Klinisch unterschieden sich diese Typ-1-Diabetespatienten relativ klar von den Studienteilnehmern, bei denen ein Typ-2-Diabetes diagnostiziert werden konnte: Ihr Body-Mass-Index war deutlich niedriger (27 versus 32 kg/m²), sie wurden schneller insulinpflichtig (89 versus 6 % im ersten Jahr nach der Diabetesdiagnose), und sie mussten häufiger wegen einer Ketoazidose stationär behandelt werden (11 versus 0,3 %). Weniger eindeutig war die Differenzierung der beiden Gruppen über eine molekulargenetische Analyse des genetischen Risikoscores für die Entwicklung eines Typ-1-Diabetes. Auch wenn genetisch ein hohes Risiko ermittelt werden konnte, wiesen über 90 % dieser Diabetespatienten einen Typ-2-Diabetes auf. Ein hoher Risikoscore allein eignet sich also nicht dazu, die Diagnose ‚Diabetes mellitus Typ 1‘ zu stellen.

Doch auch wenn ein Typ-1-Diabetes erst im späteren Lebensalter manifest wird, ist dieser Diabetesphänotyp nicht „harmloser“ als ein Typ-1-Diabetes im Kindesalter, warnen die Studienautoren. Auch in diesem Fall benötigen die Patienten eine frühe Insulinisierung, und sie haben ein hohes Ketoazidoserisiko. Umso wichtiger ist es, den Blick auf einen möglichen „Late-onset“-Typ-1-Diabetes zu schärfen.

Korrekt diagnostiziert können Menschen mit einem Typ-1-Diabetes heute ein hohes Lebensalter erreichen, auch wenn ihre Lebenserwartung noch immer klar geringer ist als die von Stoffwechselgesunden. Mittlerweile sind hierzulande mehr als 100 000 Menschen mit Typ-1-Diabetes älter als 70 Jahre. Ärzte, Diabetesberater und Pflegende stehen damit vor neuen Herausforderungen: Biologisch ältere, multimorbide Menschen mit Diabetes benötigen spezielle Vorgehensweisen bei der Planung von Therapiezielen oder auch bezüglich der Pharmakotherapie.
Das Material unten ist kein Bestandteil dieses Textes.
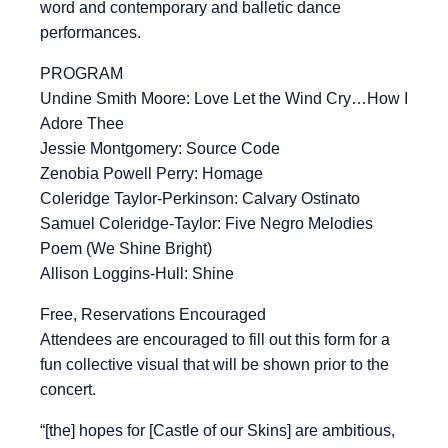
word and contemporary and balletic dance
performances.
PROGRAM
Undine Smith Moore: Love Let the Wind Cry…How I
Adore Thee
Jessie Montgomery: Source Code
Zenobia Powell Perry: Homage
Coleridge Taylor-Perkinson: Calvary Ostinato
Samuel Coleridge-Taylor: Five Negro Melodies
Poem (We Shine Bright)
Allison Loggins-Hull: Shine
Free, Reservations Encouraged
Attendees are encouraged to fill out this form for a
fun collective visual that will be shown prior to the
concert.
“[the] hopes for [Castle of our Skins] are ambitious,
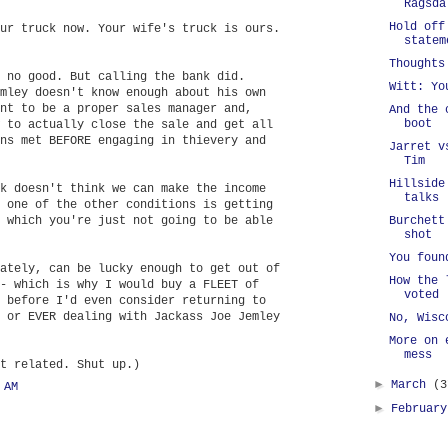
Ragsda
Hold off
ur truck now. Your wife's truck is ours.
statem
Thoughts
 no good. But calling the bank did.
Witt: Yo
mley doesn't know enough about his own
nt to be a proper sales manager and,
And the 
boot
 to actually close the sale and get all
ns met BEFORE engaging in thievery and
Jarret v
Tim
Hillside
k doesn't think we can make the income
talks
 one of the other conditions is getting
 which you're just not going to be able
Burchett
shot
You foun
ately, can be lucky enough to get out of
How the 
- which is why I would buy a FLEET of
voted
 before I'd even consider returning to
 or EVER dealing with Jackass Joe Jemley
No, Wisc
More on 
mess
t related. Shut up.)
►
March
(3
 AM
►
Februar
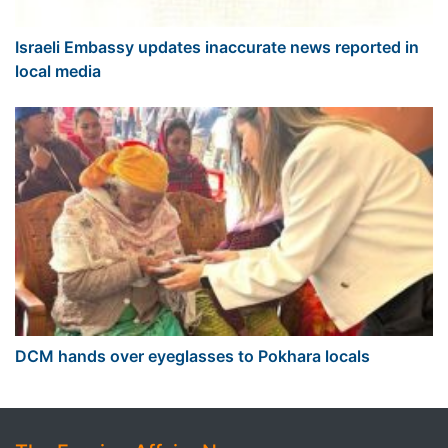
Israeli Embassy updates inaccurate news reported in
local media
DCM hands over eyeglasses to Pokhara locals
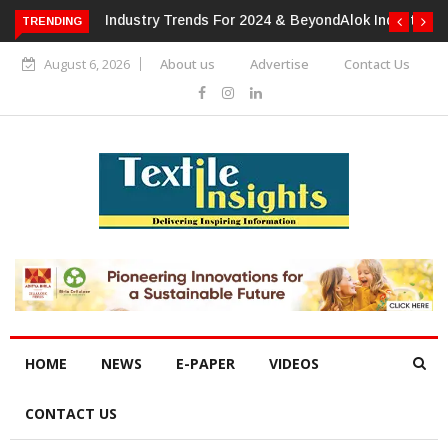
TRENDING
Alok Industries Expands Global Footprint In Home Textiles &
Apparel
August 6, 2026
About us
Advertise
Contact Us
HOME
NEWS
E-PAPER
VIDEOS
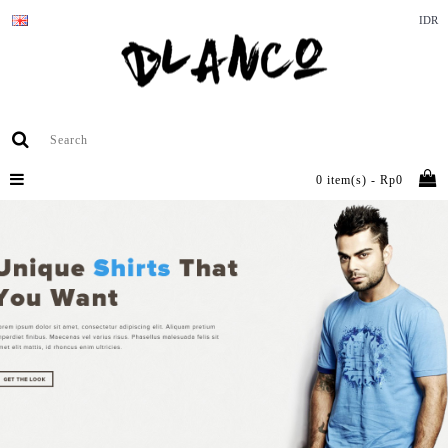
IDR
0 item(s) - Rp0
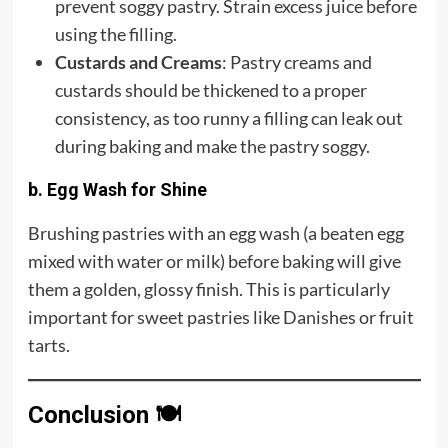
prevent soggy pastry. Strain excess juice before
using the filling.
Custards and Creams
: Pastry creams and
custards should be thickened to a proper
consistency, as too runny a filling can leak out
during baking and make the pastry soggy.
b. Egg Wash for Shine
Brushing pastries with an egg wash (a beaten egg
mixed with water or milk) before baking will give
them a golden, glossy finish. This is particularly
important for sweet pastries like Danishes or fruit
tarts.
Conclusion
🍽️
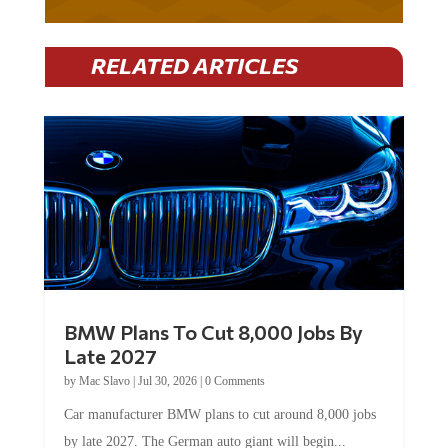
RELATED ARTICLES
BMW Plans To Cut 8,000 Jobs By
Late 2027
by
Mac Slavo
|
Jul 30, 2026
|
0 Comments
Car manufacturer BMW plans to cut around 8,000 jobs
by late 2027. The German auto giant will begin...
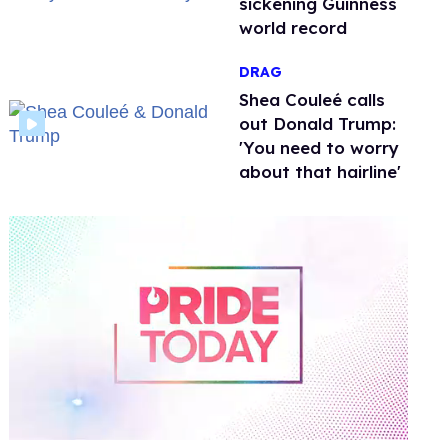
sickening Guinness
world record
DRAG
Shea Couleé calls
out Donald Trump:
'You need to worry
about that hairline'
0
Mit dem Blick auf unsere jungen Patienten gilt es wiederum, eine mögliche Erkrankung nicht nur frühzeitig zu erkennen und zu therapieren, um Betroffene möglichst lange vor Folgeerkrankungen und Komplikationen ihrer Stoffwechselstörung zu bewahren. Die Ziele sind inzwischen noch breiter gesteckt: Mit Studien wie TEDDY und Freder1k versuchen Forscherteams heute, ein potenzielles Diabetesrisiko frühzeitig und effektiv zu erkennen, um dann möglicherweise über eine immunwirksame Behandlung im Kleinkindalter die Zerstörung der Inselzellen und damit die Manifestation des Diabetes zu verhindern – beispielsweise über eine orale Gabe von Insulinpulver über die Nahrung (POInT-Studie) oder aber über die Applikation von intranasalem Insulin (PINIT-Stuide).
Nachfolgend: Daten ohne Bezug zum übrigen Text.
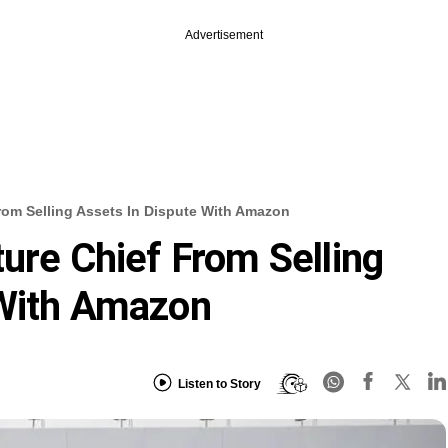
Advertisement
rom Selling Assets In Dispute With Amazon
ture Chief From Selling
 With Amazon
Listen to Story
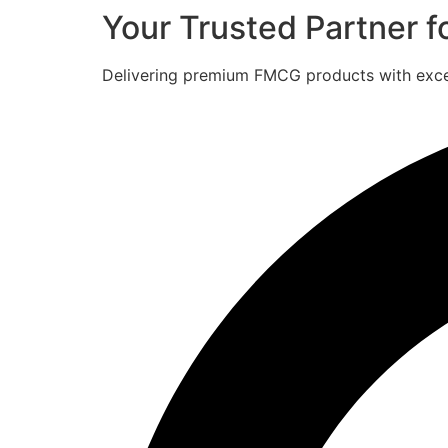
Your Trusted Partner 
Delivering premium FMCG products with excell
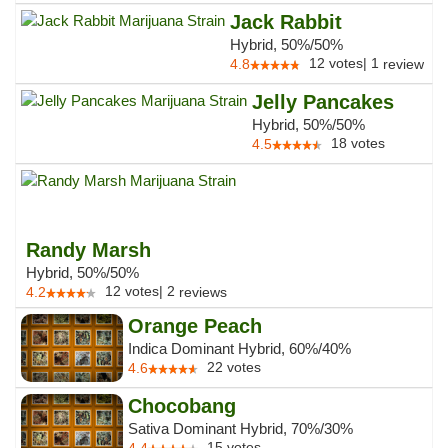
Jack Rabbit
Hybrid, 50%/50%
12
votes
|
1
4.8
review
Jelly Pancakes
Hybrid, 50%/50%
18
votes
4.5
Randy Marsh
Hybrid, 50%/50%
12
votes
|
2
4.2
reviews
Orange Peach
Indica Dominant Hybrid, 60%/40%
22
votes
4.6
Chocobang
Sativa Dominant Hybrid, 70%/30%
15
votes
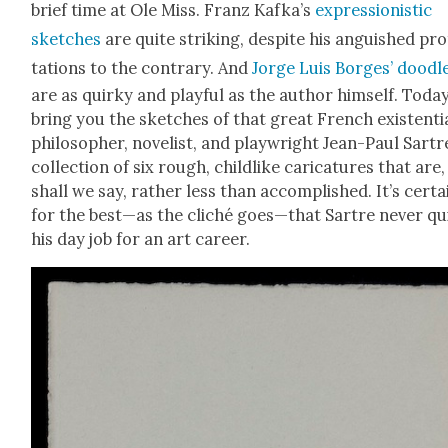
brief time at Ole Miss. Franz Kafka’s
expres­sion­is­tic
sketch­es
are quite strik­ing, despite his anguished pr
ta­tions to the con­trary. And
Jorge Luis Borges’ doo­dl
are as quirky and play­ful as the author him­self. Toda
bring you the sketch­es of that great French exis­ten­tia
philoso­pher, nov­el­ist, and play­wright Jean-Paul Sart
col­lec­tion of six rough, child­like car­i­ca­tures that are,
shall we say, rather less than accom­plished. It’s cer­tai
for the best—as the cliché goes—that Sartre nev­er qu
his day job for an art career.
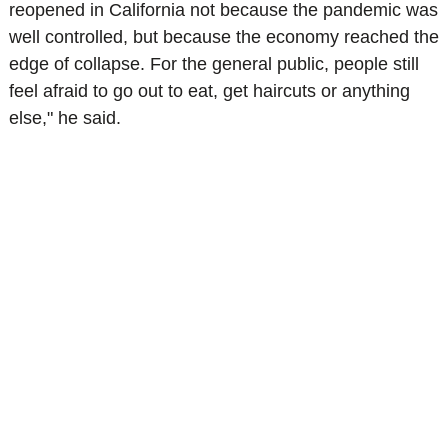
reopened in California not because the pandemic was
well controlled, but because the economy reached the
edge of collapse. For the general public, people still
feel afraid to go out to eat, get haircuts or anything
else," he said.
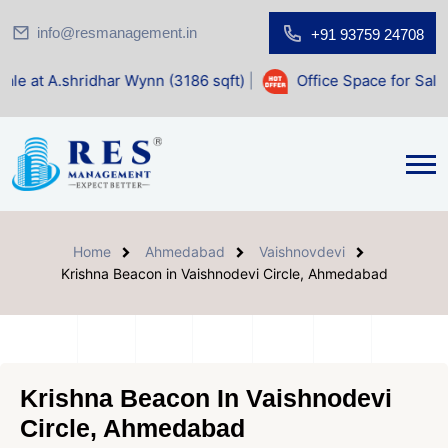
info@resmanagement.in
+91 93759 24708
idhar Wynn (3186 sqft)
|
Office Space for Sale at Shilp Sac
Home
Ahmedabad
Vaishnovdevi
Krishna Beacon in Vaishnodevi Circle, Ahmedabad
Krishna Beacon In Vaishnodevi
Circle, Ahmedabad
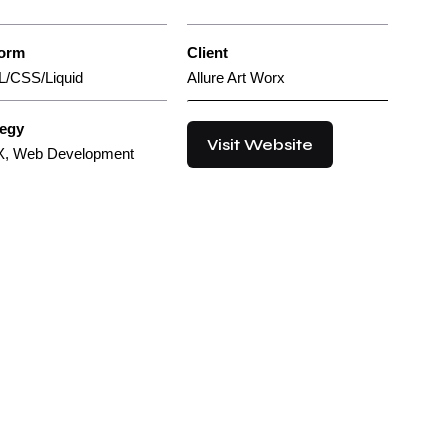
form
Client
/CSS/Liquid
Allure Art Worx
tegy
Visit Website
X, Web Development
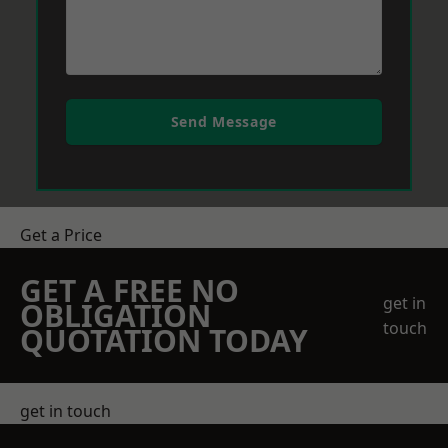
Send Message
Get a Price
GET A FREE NO
get in
OBLIGATION
touch
QUOTATION TODAY
get in touch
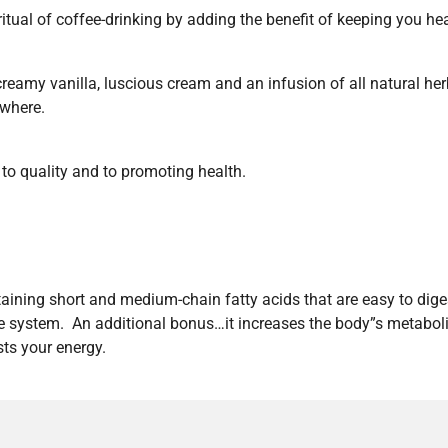
tual of coffee-drinking by adding the benefit of keeping you he
creamy vanilla, luscious cream and an infusion of all natural 
ywhere.
 quality and to promoting health.
ntaining short and medium-chain fatty acids that are easy to dige
rine system. An additional bonus…it increases the body”s metabol
ts your energy.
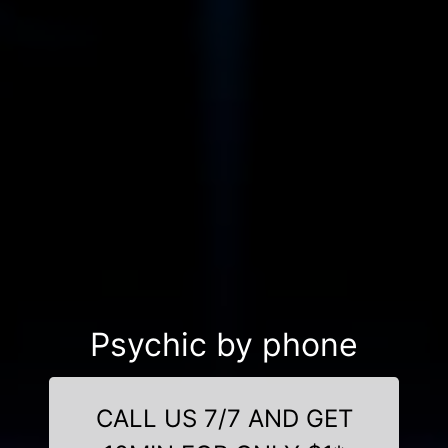
Psychic by phone
CALL US 7/7 AND GET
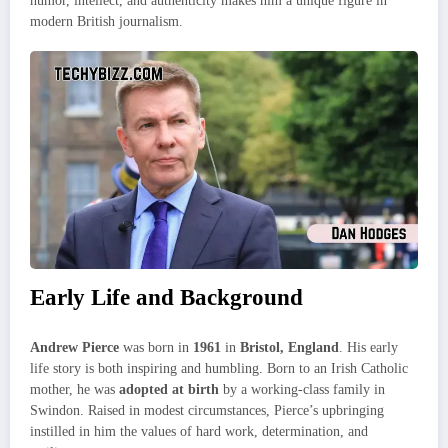
humor, intellect, and authenticity makes him a unique figure in
modern British journalism.
Early Life and Background
Andrew Pierce
was born in
1961
in
Bristol, England
. His early
life story is both inspiring and humbling. Born to an Irish Catholic
mother, he was
adopted at birth
by a working-class family in
Swindon. Raised in modest circumstances, Pierce’s upbringing
instilled in him the values of hard work, determination, and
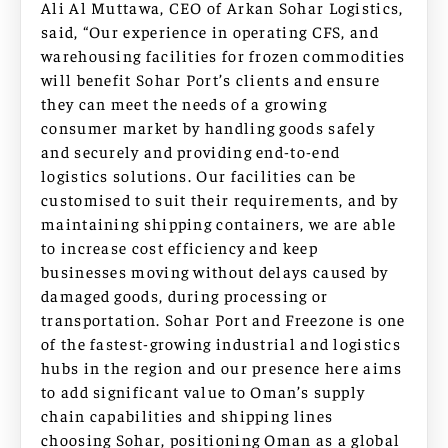
Ali Al Muttawa, CEO of Arkan Sohar Logistics,
said, “Our experience in operating CFS, and
warehousing facilities for frozen commodities
will benefit Sohar Port’s clients and ensure
they can meet the needs of a growing
consumer market by handling goods safely
and securely and providing end-to-end
logistics solutions. Our facilities can be
customised to suit their requirements, and by
maintaining shipping containers, we are able
to increase cost efficiency and keep
businesses moving without delays caused by
damaged goods, during processing or
transportation. Sohar Port and Freezone is one
of the fastest-growing industrial and logistics
hubs in the region and our presence here aims
to add significant value to Oman’s supply
chain capabilities and shipping lines
choosing Sohar, positioning Oman as a global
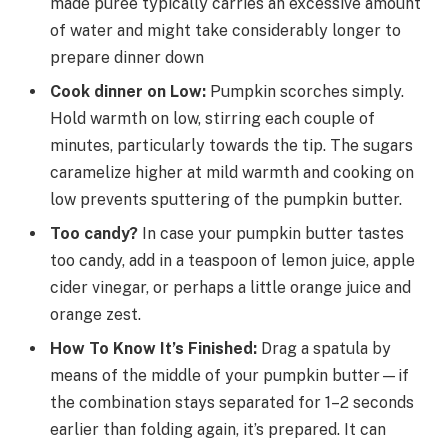
made purée typically carries an excessive amount
of water and might take considerably longer to
prepare dinner down
Cook dinner on Low:
Pumpkin scorches simply.
Hold warmth on low, stirring each couple of
minutes, particularly towards the tip. The sugars
caramelize higher at mild warmth and cooking on
low prevents sputtering of the pumpkin butter.
Too candy?
In case your pumpkin butter tastes
too candy, add in a teaspoon of lemon juice, apple
cider vinegar, or perhaps a little orange juice and
orange zest.
How To Know It’s Finished:
Drag a spatula by
means of the middle of your pumpkin butter—if
the combination stays separated for 1–2 seconds
earlier than folding again, it’s prepared. It can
Dieses Schwerpunktheft unserer Diabetes aktuell gibt Ihnen die Möglichkeit, Ihr Wissen rund um den Typ-1-Diabetes zu prüfen und zu vertiefen, angefangen bei der Prävention über die Therapie bis hin zur modernen Typ-1-Diabetestherapie. Wir wünschen Ihnen eine anregende Lektüre!